= BRIEF =
What lines below include the string "Start"? Pick them out and copy them.

##### AVAILABLE RECORDS #####

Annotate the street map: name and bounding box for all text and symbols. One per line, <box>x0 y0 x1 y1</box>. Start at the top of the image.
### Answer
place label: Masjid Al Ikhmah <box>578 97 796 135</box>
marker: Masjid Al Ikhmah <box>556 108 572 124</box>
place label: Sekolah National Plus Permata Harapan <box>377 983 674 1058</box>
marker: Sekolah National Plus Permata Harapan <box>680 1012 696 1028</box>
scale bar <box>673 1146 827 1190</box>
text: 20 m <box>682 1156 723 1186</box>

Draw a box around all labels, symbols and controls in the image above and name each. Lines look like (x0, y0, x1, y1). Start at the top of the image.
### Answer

#####
##### AVAILABLE RECORDS #####

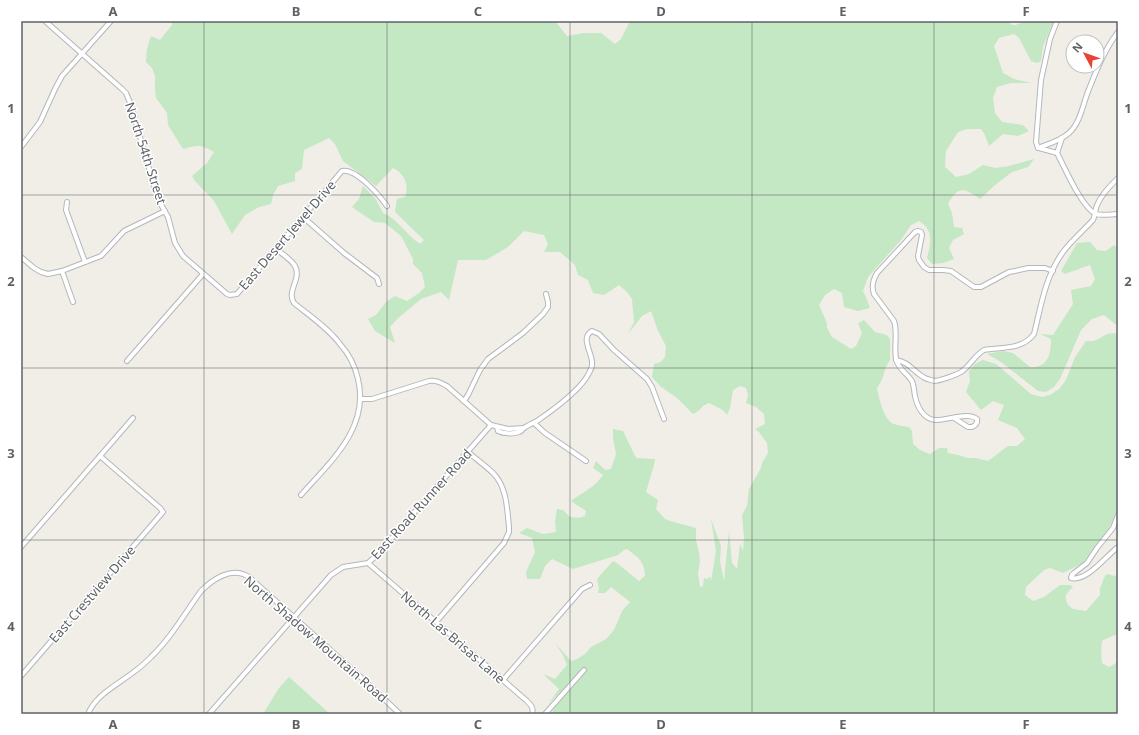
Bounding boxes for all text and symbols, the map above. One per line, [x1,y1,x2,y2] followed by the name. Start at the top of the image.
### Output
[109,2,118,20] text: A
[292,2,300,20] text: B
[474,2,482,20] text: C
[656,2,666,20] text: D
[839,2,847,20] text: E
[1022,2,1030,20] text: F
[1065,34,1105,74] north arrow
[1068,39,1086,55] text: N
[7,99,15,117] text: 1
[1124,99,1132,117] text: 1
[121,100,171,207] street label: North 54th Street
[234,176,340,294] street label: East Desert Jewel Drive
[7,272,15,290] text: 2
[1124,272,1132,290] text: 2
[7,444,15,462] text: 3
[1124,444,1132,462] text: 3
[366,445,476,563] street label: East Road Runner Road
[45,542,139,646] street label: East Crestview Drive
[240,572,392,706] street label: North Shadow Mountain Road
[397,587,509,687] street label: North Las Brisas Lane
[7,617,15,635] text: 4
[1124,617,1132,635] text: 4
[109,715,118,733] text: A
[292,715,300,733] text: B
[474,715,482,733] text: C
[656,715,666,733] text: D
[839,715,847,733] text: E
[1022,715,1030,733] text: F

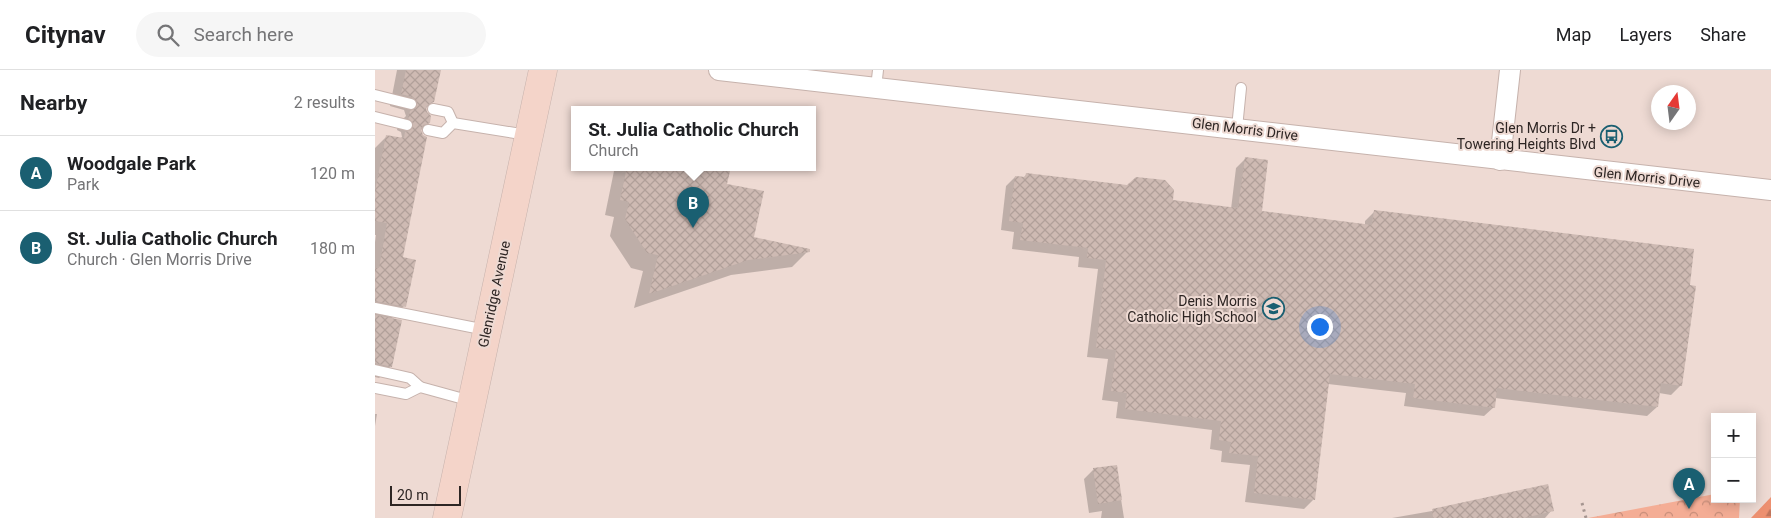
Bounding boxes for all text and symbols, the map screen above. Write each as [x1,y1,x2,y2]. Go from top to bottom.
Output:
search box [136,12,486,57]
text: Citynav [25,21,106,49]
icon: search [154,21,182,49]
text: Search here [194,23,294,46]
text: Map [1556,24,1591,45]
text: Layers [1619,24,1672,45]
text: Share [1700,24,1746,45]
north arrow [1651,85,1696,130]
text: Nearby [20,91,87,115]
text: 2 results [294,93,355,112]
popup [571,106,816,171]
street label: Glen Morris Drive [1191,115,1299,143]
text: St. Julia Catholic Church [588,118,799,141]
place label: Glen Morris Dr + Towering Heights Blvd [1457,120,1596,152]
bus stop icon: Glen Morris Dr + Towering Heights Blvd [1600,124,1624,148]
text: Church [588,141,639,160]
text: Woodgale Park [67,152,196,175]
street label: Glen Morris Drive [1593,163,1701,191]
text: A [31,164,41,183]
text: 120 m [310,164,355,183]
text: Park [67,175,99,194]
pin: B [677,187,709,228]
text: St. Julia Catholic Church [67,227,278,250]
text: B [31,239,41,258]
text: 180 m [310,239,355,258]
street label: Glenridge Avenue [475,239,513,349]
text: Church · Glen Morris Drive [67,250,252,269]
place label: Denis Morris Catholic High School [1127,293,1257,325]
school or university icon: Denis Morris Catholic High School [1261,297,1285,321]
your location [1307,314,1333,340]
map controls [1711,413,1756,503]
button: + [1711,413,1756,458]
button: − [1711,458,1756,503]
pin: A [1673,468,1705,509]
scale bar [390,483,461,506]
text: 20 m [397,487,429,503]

#####

= SOLUTION BELOW =
Annotate the street map: name and bounding box for all text and symbols. One per line, <box>x0 y0 x1 y1</box>. Start at the top of the image.
Draw a box around all labels, symbols and controls in the image above and name each. Lines look like (x0, y0, x1, y1). Start at the top of the image.
Bounding boxes for all text and symbols, the map above. One per line, [x1,y1,x2,y2] followed by the name. Start at the top of the image.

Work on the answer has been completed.